Joint position lists
───

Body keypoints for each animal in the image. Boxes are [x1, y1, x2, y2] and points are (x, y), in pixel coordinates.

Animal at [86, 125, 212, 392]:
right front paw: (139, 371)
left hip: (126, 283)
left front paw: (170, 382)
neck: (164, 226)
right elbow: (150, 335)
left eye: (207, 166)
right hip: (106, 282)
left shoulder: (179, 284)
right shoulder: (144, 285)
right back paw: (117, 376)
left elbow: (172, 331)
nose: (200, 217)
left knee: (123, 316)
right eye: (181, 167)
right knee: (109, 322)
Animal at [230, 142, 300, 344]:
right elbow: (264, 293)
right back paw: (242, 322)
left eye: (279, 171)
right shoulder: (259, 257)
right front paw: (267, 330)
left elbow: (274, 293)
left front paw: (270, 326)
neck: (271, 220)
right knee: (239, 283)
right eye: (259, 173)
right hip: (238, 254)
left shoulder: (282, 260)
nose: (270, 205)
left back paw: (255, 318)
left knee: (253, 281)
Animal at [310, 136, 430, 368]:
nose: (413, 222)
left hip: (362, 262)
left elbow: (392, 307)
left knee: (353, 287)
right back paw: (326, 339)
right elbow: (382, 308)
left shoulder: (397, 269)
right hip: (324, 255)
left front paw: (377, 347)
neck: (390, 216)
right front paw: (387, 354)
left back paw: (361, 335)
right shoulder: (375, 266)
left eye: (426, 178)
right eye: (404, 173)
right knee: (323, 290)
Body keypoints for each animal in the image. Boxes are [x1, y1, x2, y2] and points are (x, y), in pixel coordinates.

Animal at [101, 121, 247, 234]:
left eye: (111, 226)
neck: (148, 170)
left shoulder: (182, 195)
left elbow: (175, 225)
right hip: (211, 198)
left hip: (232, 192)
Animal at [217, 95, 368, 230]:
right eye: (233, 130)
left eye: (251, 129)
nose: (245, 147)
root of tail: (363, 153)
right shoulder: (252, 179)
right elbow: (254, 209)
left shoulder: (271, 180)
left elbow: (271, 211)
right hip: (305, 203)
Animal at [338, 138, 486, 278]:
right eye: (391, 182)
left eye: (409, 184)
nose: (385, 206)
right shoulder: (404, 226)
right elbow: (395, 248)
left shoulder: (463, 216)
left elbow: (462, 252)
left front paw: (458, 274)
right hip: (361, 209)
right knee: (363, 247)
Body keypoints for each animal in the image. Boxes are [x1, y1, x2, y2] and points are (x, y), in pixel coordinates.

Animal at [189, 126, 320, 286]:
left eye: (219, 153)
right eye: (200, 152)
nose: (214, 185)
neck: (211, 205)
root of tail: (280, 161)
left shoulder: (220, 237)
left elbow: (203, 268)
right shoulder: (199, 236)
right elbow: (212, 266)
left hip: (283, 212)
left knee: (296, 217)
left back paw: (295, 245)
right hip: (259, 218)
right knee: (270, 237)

───

What to work on:
Write out, exactly as they appear, the lines from the one containing "nose: (214, 185)" through the last line of the records above, both included, and nothing more.

Solved exercise:
nose: (214, 185)
neck: (211, 205)
root of tail: (280, 161)
left shoulder: (220, 237)
left elbow: (203, 268)
right shoulder: (199, 236)
right elbow: (212, 266)
left hip: (283, 212)
left knee: (296, 217)
left back paw: (295, 245)
right hip: (259, 218)
right knee: (270, 237)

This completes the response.